Gold has jumped about 80% this year, while the Nifty 50 index has risen roughly 10%.
Short‑Term Shine of Gold
Many investors are excited about gold because its price has surged dramatically in the past 12 months.
What the Numbers Say Over 27 Years
When we look at a longer period (from the end of 1998 to today) and measure returns in US dollars, Indian equities have done better than gold.
- The Nifty 50 gave a total return of about 1,922%, which is an annual growth rate of 11.8%.
- Gold’s total return was around 1,473%, or about 10.7% per year.
- The broader NSE 500 index performed even stronger, with a 2,590% gain (12.96% per year).
Why Benchmark Choice Matters
Comparing Indian stocks to the US S&P 500 can be misleading. The S&P 500 grew about 8.6% per year over the same period, which is lower than both the Nifty 50 and the NSE 500.
Currency Effects
All these returns already factor in the depreciation of the Indian rupee, so the advantage of stocks is not erased by a weaker rupee.

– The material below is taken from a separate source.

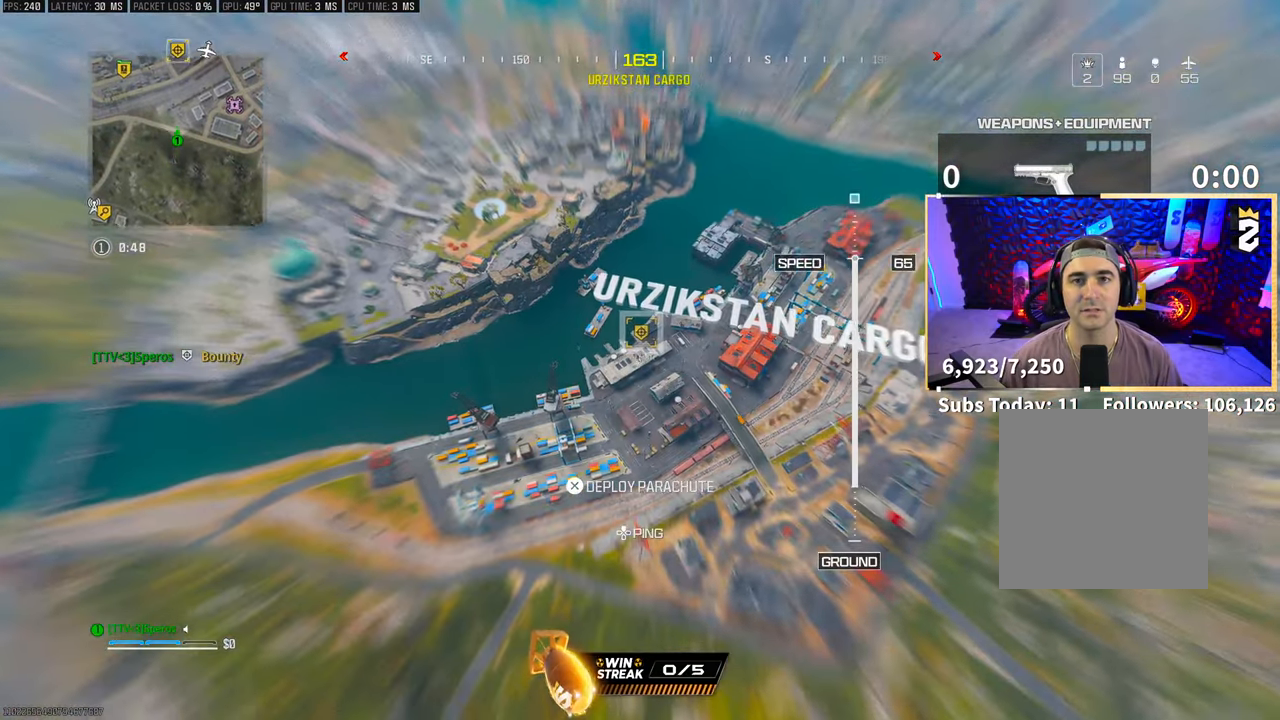
{"buttons": [], "left_stick": "up", "right_stick": "center", "events": [[33, "right_stick", "down"], [300, "right_stick", "center"]]}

Bottom Line for Retail Investors
Even though gold looks attractive in the short run, the long‑term track record shows Indian equities delivering higher returns. For investors who can stay invested for many years, stocks remain a solid choice.
Remember, this is just an overview, not a prediction. Do your own research and consider talking to a certified financial advisor before making any investment decisions.